O’Neal noted that in order to get the deceased spouse’s records, the surviving spouse must submit a copy of the death certificate and a document showing that they have power of attorney. If a mistake is found, being erroneously declared dead being one the larger potential errors, O’Neal said the consumer should immediately begin the dispute process to correct errors on their credit report.

A dispute can be lodged online, by phone, or through the mail, but O’Neal suggests doing the dispute online because it will allow the process to be monitored. The Big 3 credit bureaus enable consumers to file disputes through their websites.

A byproduct of the erroneous credit report death is what happens to your credit score. You no longer have one. And that can cost you not only the chance to get the best credit cards or a low mortgage rates, but any credit cards or any mortgage.

“If a death notation is in a credit file, that file can’t be used to generate a FICO score. So someone who is alive but reported dead on their credit report would not have a FICO score,” said Anthony A. Sprauve, senior consumer credit specialist for FICO, the credit scoring company.

If you learn from your credit score — or not actually having a credit score — that you’re mistakenly dead, Sprauve said the next step is to go back to the credit reporting bureau to have the error corrected. The consumer can usually find out at that point where the error was made.

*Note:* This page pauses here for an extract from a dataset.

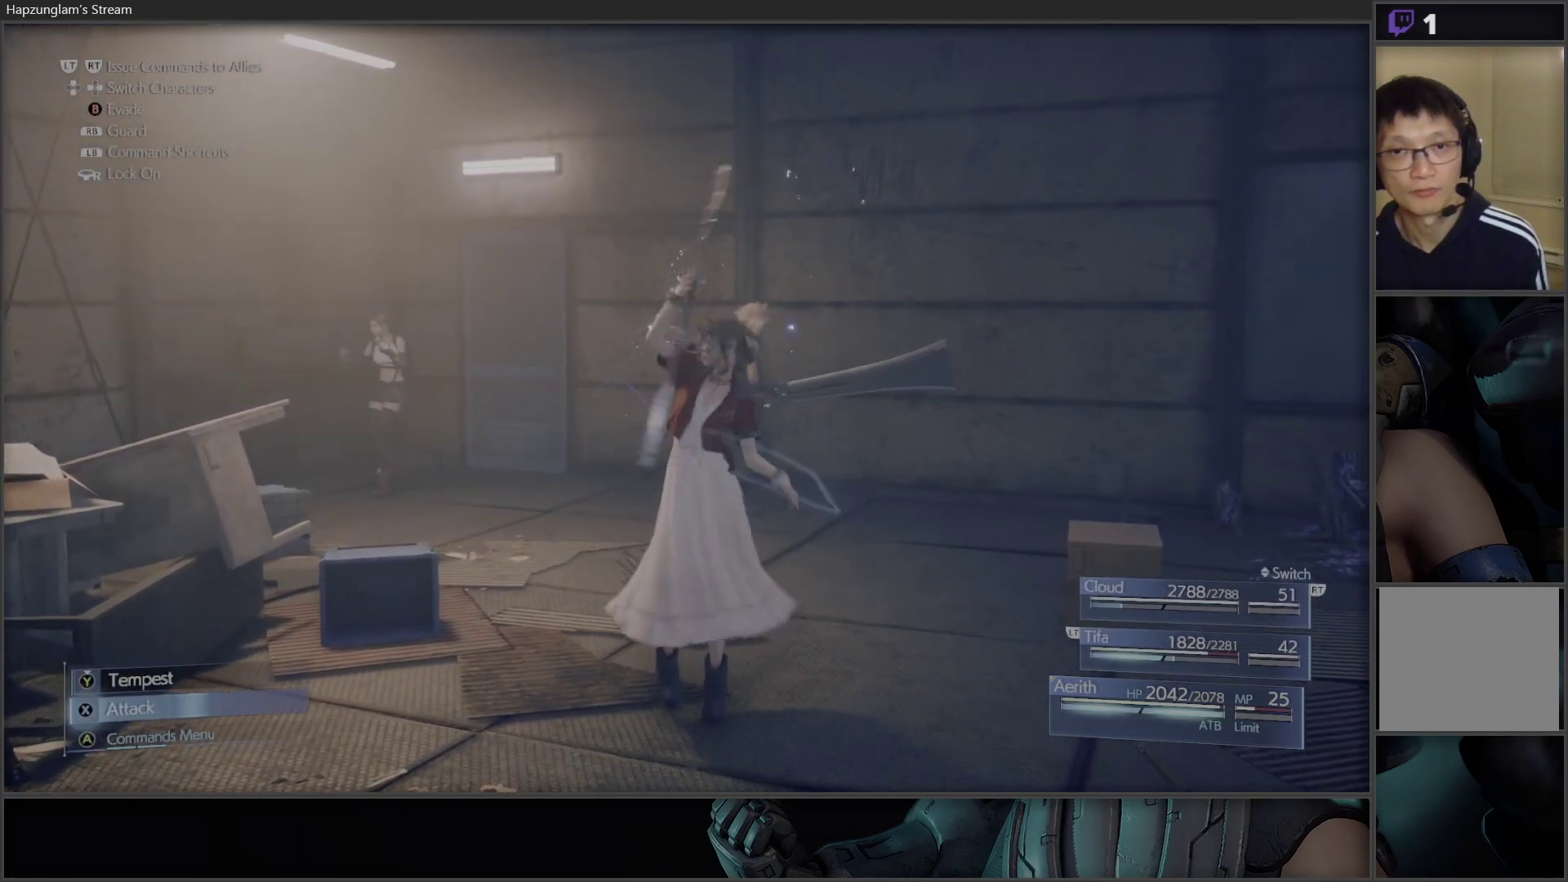
{"buttons": [], "left_stick": "center", "right_stick": "center", "events": [[333, "X", "up"]]}
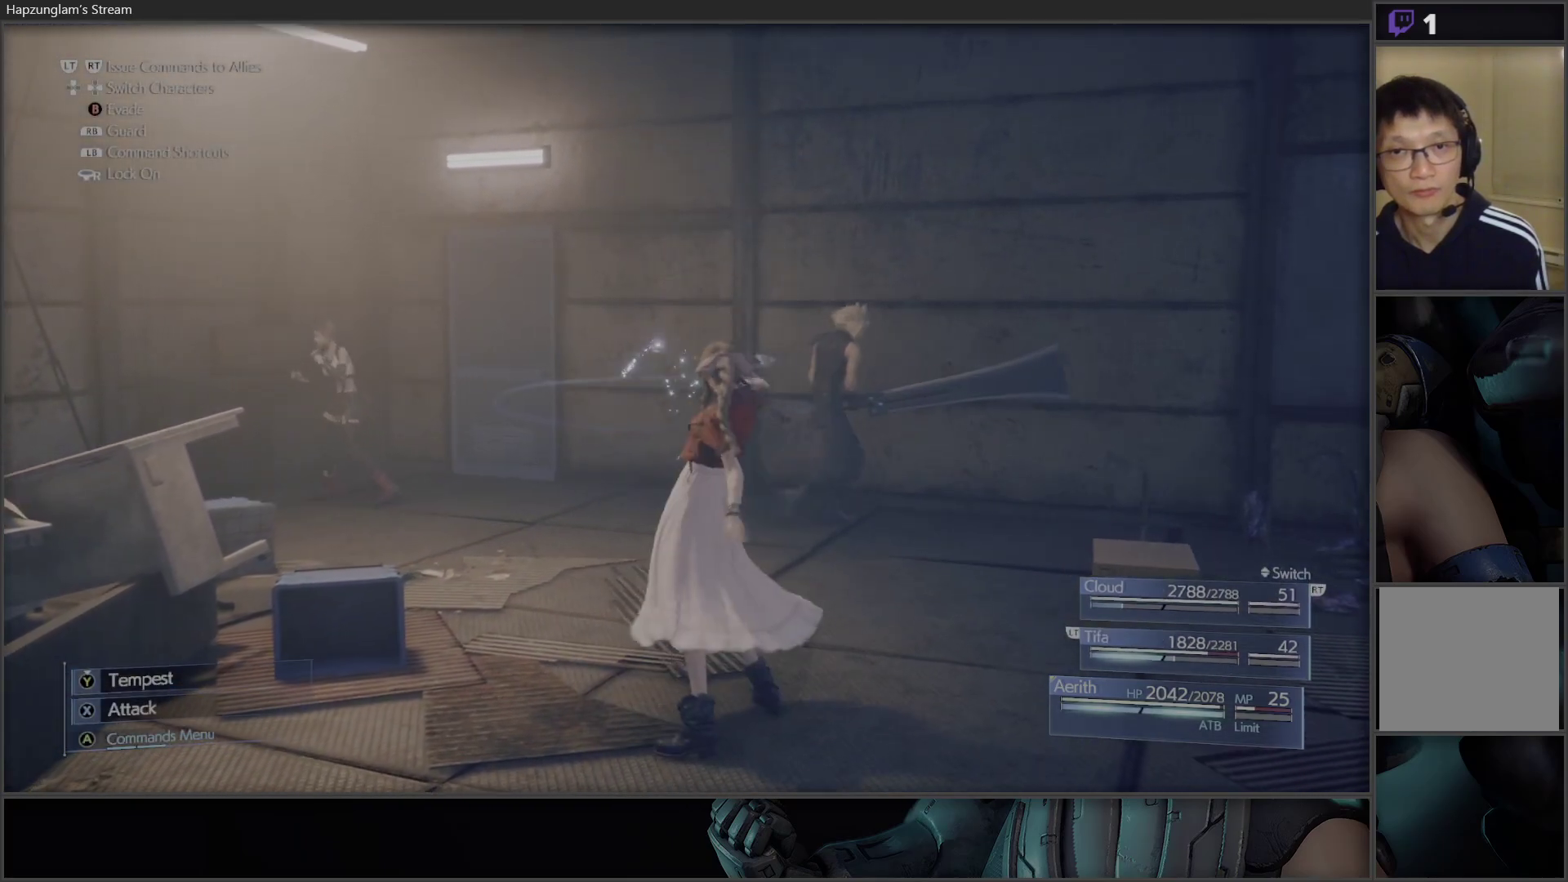
{"buttons": [], "left_stick": "center", "right_stick": "center", "events": []}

“Once the death notification is removed, a FICO score can be generated assuming there has been some activity reported on at least one account in the last six months,” Sprauve said.

At that point, becoming alive again should reactivate the calculations used to determine that person’s credit score.

“A death notation won’t erase previous credit activity, so the FICO score will be based on any credit activity in the credit report,” Sprauve said.